▶ **TASK DIRECTIONS**
Write out every line of the data below exactly as given.
(MATERIAL FOR THIS EXERCISE)
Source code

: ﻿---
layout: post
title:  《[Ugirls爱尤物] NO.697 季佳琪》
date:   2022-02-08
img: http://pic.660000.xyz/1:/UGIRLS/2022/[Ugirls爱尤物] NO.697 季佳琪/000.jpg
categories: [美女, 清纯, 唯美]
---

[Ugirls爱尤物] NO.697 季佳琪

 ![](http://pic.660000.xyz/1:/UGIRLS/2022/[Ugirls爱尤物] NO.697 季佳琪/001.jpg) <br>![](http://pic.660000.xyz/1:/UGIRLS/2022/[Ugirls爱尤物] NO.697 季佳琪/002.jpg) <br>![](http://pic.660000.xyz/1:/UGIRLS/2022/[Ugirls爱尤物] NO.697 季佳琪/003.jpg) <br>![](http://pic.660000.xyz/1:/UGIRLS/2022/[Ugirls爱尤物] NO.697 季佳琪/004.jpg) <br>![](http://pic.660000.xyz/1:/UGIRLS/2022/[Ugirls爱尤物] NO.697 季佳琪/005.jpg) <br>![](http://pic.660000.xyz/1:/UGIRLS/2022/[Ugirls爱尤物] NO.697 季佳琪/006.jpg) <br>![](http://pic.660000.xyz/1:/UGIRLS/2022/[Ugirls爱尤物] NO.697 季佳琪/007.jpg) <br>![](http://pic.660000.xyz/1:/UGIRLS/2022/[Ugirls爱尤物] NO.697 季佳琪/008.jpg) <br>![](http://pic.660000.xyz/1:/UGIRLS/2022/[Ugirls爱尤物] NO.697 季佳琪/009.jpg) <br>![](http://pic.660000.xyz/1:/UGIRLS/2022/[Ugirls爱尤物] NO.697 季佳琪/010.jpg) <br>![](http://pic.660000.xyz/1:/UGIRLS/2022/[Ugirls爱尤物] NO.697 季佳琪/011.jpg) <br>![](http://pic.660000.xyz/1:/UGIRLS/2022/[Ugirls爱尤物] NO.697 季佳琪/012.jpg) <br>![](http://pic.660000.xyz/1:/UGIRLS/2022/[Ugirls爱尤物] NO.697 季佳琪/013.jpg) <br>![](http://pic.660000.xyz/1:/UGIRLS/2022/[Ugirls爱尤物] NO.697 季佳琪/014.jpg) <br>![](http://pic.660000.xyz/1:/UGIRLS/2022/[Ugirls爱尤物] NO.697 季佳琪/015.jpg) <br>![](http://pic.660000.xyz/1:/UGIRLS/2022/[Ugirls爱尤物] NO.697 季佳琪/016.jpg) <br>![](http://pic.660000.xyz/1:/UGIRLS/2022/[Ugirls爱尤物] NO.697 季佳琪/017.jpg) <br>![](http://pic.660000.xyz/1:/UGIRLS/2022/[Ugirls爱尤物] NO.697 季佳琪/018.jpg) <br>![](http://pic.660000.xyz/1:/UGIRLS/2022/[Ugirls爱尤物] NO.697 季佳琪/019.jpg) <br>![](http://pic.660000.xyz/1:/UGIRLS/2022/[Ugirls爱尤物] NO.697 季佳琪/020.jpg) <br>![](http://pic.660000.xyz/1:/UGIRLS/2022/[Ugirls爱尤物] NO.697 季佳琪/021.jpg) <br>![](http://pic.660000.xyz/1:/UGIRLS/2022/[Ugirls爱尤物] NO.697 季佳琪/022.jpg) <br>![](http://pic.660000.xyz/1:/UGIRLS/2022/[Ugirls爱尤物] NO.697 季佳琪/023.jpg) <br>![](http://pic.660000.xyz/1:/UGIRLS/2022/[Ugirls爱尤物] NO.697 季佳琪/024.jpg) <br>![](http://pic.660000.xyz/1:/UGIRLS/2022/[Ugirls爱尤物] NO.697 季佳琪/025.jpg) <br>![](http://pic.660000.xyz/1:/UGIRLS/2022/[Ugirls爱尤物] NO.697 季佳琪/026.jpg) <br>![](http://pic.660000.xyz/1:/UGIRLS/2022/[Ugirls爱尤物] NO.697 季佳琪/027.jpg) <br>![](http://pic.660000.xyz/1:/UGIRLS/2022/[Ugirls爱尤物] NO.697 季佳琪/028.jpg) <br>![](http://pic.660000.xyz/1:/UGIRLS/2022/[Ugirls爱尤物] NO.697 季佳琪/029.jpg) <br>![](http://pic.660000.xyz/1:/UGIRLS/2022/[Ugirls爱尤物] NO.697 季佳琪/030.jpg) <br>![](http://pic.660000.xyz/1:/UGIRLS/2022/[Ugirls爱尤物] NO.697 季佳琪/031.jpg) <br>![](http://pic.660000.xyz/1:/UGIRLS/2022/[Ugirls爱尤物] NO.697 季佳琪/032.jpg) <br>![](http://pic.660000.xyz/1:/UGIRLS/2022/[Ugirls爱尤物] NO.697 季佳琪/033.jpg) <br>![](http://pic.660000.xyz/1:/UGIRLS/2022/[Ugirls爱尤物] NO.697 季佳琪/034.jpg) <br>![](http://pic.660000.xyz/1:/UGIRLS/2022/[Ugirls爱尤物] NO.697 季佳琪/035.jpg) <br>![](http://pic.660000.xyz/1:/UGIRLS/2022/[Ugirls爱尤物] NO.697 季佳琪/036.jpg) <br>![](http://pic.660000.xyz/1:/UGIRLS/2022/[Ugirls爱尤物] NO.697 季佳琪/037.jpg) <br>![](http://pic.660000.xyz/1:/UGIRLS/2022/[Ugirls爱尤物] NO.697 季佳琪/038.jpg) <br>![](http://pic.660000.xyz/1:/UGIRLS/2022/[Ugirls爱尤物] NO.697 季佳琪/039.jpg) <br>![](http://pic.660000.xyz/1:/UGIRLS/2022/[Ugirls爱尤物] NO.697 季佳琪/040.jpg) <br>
(End MATERIAL FOR THIS EXERCISE)
▶ **YOUR RESPONSE**
Source code

: ﻿---
layout: post
title:  《[Ugirls爱尤物] NO.697 季佳琪》
date:   2022-02-08
img: http://pic.660000.xyz/1:/UGIRLS/2022/[Ugirls爱尤物] NO.697 季佳琪/000.jpg
categories: [美女, 清纯, 唯美]
---

[Ugirls爱尤物] NO.697 季佳琪

 ![](http://pic.660000.xyz/1:/UGIRLS/2022/[Ugirls爱尤物] NO.697 季佳琪/001.jpg) <br>![](http://pic.660000.xyz/1:/UGIRLS/2022/[Ugirls爱尤物] NO.697 季佳琪/002.jpg) <br>![](http://pic.660000.xyz/1:/UGIRLS/2022/[Ugirls爱尤物] NO.697 季佳琪/003.jpg) <br>![](http://pic.660000.xyz/1:/UGIRLS/2022/[Ugirls爱尤物] NO.697 季佳琪/004.jpg) <br>![](http://pic.660000.xyz/1:/UGIRLS/2022/[Ugirls爱尤物] NO.697 季佳琪/005.jpg) <br>![](http://pic.660000.xyz/1:/UGIRLS/2022/[Ugirls爱尤物] NO.697 季佳琪/006.jpg) <br>![](http://pic.660000.xyz/1:/UGIRLS/2022/[Ugirls爱尤物] NO.697 季佳琪/007.jpg) <br>![](http://pic.660000.xyz/1:/UGIRLS/2022/[Ugirls爱尤物] NO.697 季佳琪/008.jpg) <br>![](http://pic.660000.xyz/1:/UGIRLS/2022/[Ugirls爱尤物] NO.697 季佳琪/009.jpg) <br>![](http://pic.660000.xyz/1:/UGIRLS/2022/[Ugirls爱尤物] NO.697 季佳琪/010.jpg) <br>![](http://pic.660000.xyz/1:/UGIRLS/2022/[Ugirls爱尤物] NO.697 季佳琪/011.jpg) <br>![](http://pic.660000.xyz/1:/UGIRLS/2022/[Ugirls爱尤物] NO.697 季佳琪/012.jpg) <br>![](http://pic.660000.xyz/1:/UGIRLS/2022/[Ugirls爱尤物] NO.697 季佳琪/013.jpg) <br>![](http://pic.660000.xyz/1:/UGIRLS/2022/[Ugirls爱尤物] NO.697 季佳琪/014.jpg) <br>![](http://pic.660000.xyz/1:/UGIRLS/2022/[Ugirls爱尤物] NO.697 季佳琪/015.jpg) <br>![](http://pic.660000.xyz/1:/UGIRLS/2022/[Ugirls爱尤物] NO.697 季佳琪/016.jpg) <br>![](http://pic.660000.xyz/1:/UGIRLS/2022/[Ugirls爱尤物] NO.697 季佳琪/017.jpg) <br>![](http://pic.660000.xyz/1:/UGIRLS/2022/[Ugirls爱尤物] NO.697 季佳琪/018.jpg) <br>![](http://pic.660000.xyz/1:/UGIRLS/2022/[Ugirls爱尤物] NO.697 季佳琪/019.jpg) <br>![](http://pic.660000.xyz/1:/UGIRLS/2022/[Ugirls爱尤物] NO.697 季佳琪/020.jpg) <br>![](http://pic.660000.xyz/1:/UGIRLS/2022/[Ugirls爱尤物] NO.697 季佳琪/021.jpg) <br>![](http://pic.660000.xyz/1:/UGIRLS/2022/[Ugirls爱尤物] NO.697 季佳琪/022.jpg) <br>![](http://pic.660000.xyz/1:/UGIRLS/2022/[Ugirls爱尤物] NO.697 季佳琪/023.jpg) <br>![](http://pic.660000.xyz/1:/UGIRLS/2022/[Ugirls爱尤物] NO.697 季佳琪/024.jpg) <br>![](http://pic.660000.xyz/1:/UGIRLS/2022/[Ugirls爱尤物] NO.697 季佳琪/025.jpg) <br>![](http://pic.660000.xyz/1:/UGIRLS/2022/[Ugirls爱尤物] NO.697 季佳琪/026.jpg) <br>![](http://pic.660000.xyz/1:/UGIRLS/2022/[Ugirls爱尤物] NO.697 季佳琪/027.jpg) <br>![](http://pic.660000.xyz/1:/UGIRLS/2022/[Ugirls爱尤物] NO.697 季佳琪/028.jpg) <br>![](http://pic.660000.xyz/1:/UGIRLS/2022/[Ugirls爱尤物] NO.697 季佳琪/029.jpg) <br>![](http://pic.660000.xyz/1:/UGIRLS/2022/[Ugirls爱尤物] NO.697 季佳琪/030.jpg) <br>![](http://pic.660000.xyz/1:/UGIRLS/2022/[Ugirls爱尤物] NO.697 季佳琪/031.jpg) <br>![](http://pic.660000.xyz/1:/UGIRLS/2022/[Ugirls爱尤物] NO.697 季佳琪/032.jpg) <br>![](http://pic.660000.xyz/1:/UGIRLS/2022/[Ugirls爱尤物] NO.697 季佳琪/033.jpg) <br>![](http://pic.660000.xyz/1:/UGIRLS/2022/[Ugirls爱尤物] NO.697 季佳琪/034.jpg) <br>![](http://pic.660000.xyz/1:/UGIRLS/2022/[Ugirls爱尤物] NO.697 季佳琪/035.jpg) <br>![](http://pic.660000.xyz/1:/UGIRLS/2022/[Ugirls爱尤物] NO.697 季佳琪/036.jpg) <br>![](http://pic.660000.xyz/1:/UGIRLS/2022/[Ugirls爱尤物] NO.697 季佳琪/037.jpg) <br>![](http://pic.660000.xyz/1:/UGIRLS/2022/[Ugirls爱尤物] NO.697 季佳琪/038.jpg) <br>![](http://pic.660000.xyz/1:/UGIRLS/2022/[Ugirls爱尤物] NO.697 季佳琪/039.jpg) <br>![](http://pic.660000.xyz/1:/UGIRLS/2022/[Ugirls爱尤物] NO.697 季佳琪/040.jpg) <br>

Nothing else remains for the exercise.